OCL Persistence

OCL Persistence

The Eclipse OCL component implements the OCL Abstract Syntax model as an EMF-based metamodel. Thus, parsed OCL expressions and constraints can be serialized, for example in XMI documents. The OCL 2.4 specification is unclear about how the serialization of expressions should look (this will be solved in the next OCL 2.5 specification), especially where references to demand-created types are concerned. This topic discusses the approach taken by the Eclipse OCL component to provide a practical solution to this problem.

The Type Resolver

OCL defines a number of template metaclasses, including the CollectionType metaclass and its specializations, MessageType, and TupleType. In all of these cases, OCL specifies that these templates are instantiated as needed in the OCL environment, and that only one instance of a template exists for any given combination of template arguments. For example, only one OrderedSet(String) exists and it is created on the occasion when it is first needed. Likewise, the OclMessage type for invocations of the EModelElement::getEAnnotation(EString) operation and the Tuple{a : String, b : EClass} type.

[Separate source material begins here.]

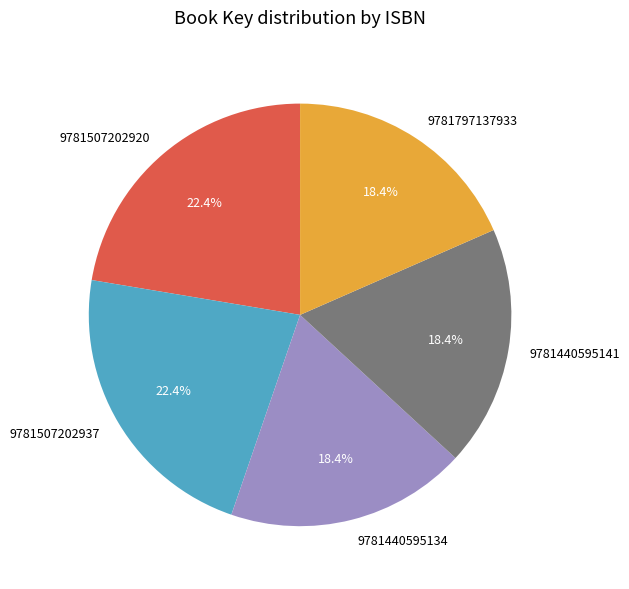

What percentage do 9781507202937 and 9781440595141 together represent?

40.8%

The problem is, that the OCL Specification does not indicate how expressions that reference such demand-created types can be persisted, because it does not define what should own these types. A similar problem exists for additional operations and attributes defined in OCL via def: expressions. The TypeResolver API is responsible for the demand-creation of these types and for their persistence.

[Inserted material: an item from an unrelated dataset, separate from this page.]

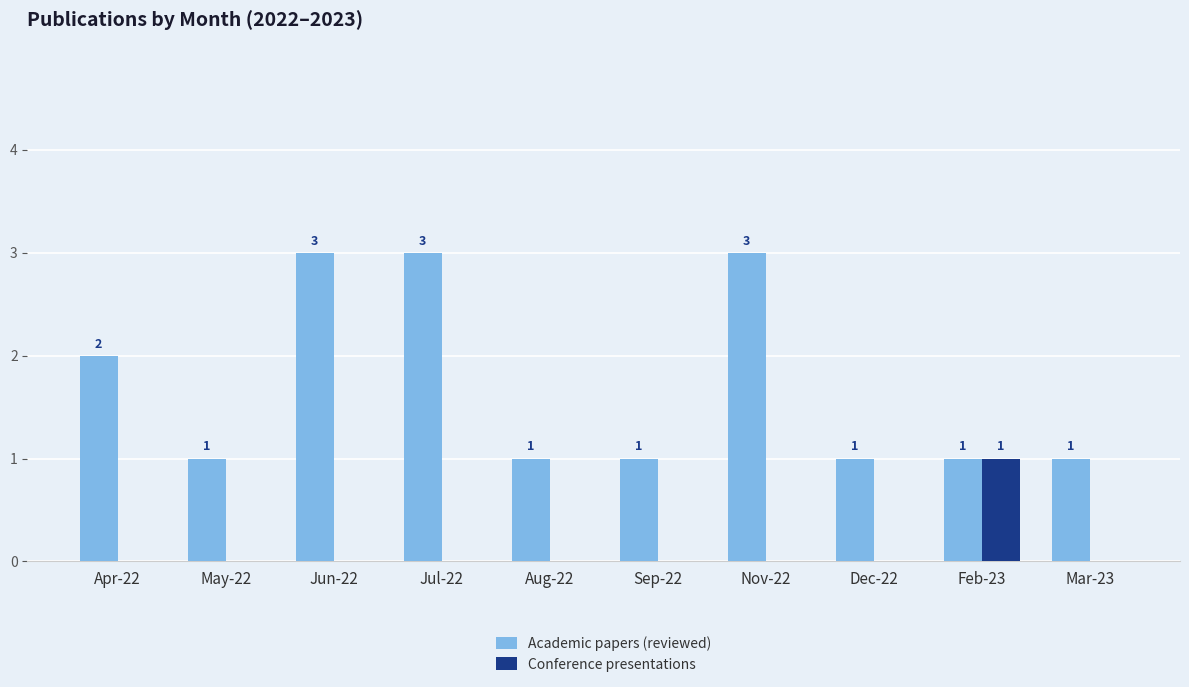

What is the approximate value of Conference presentations at Feb-23?

1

Every Environment has a TypeResolver that persists demand-created types and additional features. For a client that doesn’t require persistence, the TypeResolver will create a Resource with the dummy ocl:// scheme (no resource factory is provided for this scheme).

A client that does require persistence of OCL expressions and these demand-created elements should provide a specific resource in which to store them, either via the OCL class’s newInstance(EnvironmentFactory, Resource) factory method or via the EnvironmentFactory interface’s load(Resource) method.

Resource modelResource = getResourceSet().getResource(
        URI.createPlatformResourceURI("/models/My.ecore", true), true);

// persist demand-created types etc. in my model resource
OCL<?, EClassifier, ?, ?, ?, ?, ?, ?, ?, Constraint, EClass, EObject> ocl;
ocl = OCL.newInstance(EcoreEnvironmentFactory.INSTANCE, myResource);

// use the OCL to parse constraints, store them in the Ecore model,
//   and save everything together in one resource for a consistent,
//   self-contained OCL environment

...

The AbstractTypeResolver class creates packages in which to store the different elements that it creates: collection types, message types, tuple types, and additional operations and attributes. These last are owned by classes that “shadow” the classifiers in which context they are defined, in the manner by which the OCL specification’s adaptation for EMOF indicates that operations are to be “owned” by EMOF DataType s.

An environment implementation can customize the way these demand-created elements are stored, by choosing different packages or using some other strategy altogether. Or, using the default TypeResolver implementation, a client of the OCL parser can find the demand-created objects in the resolver’s resource and relocate them as needed.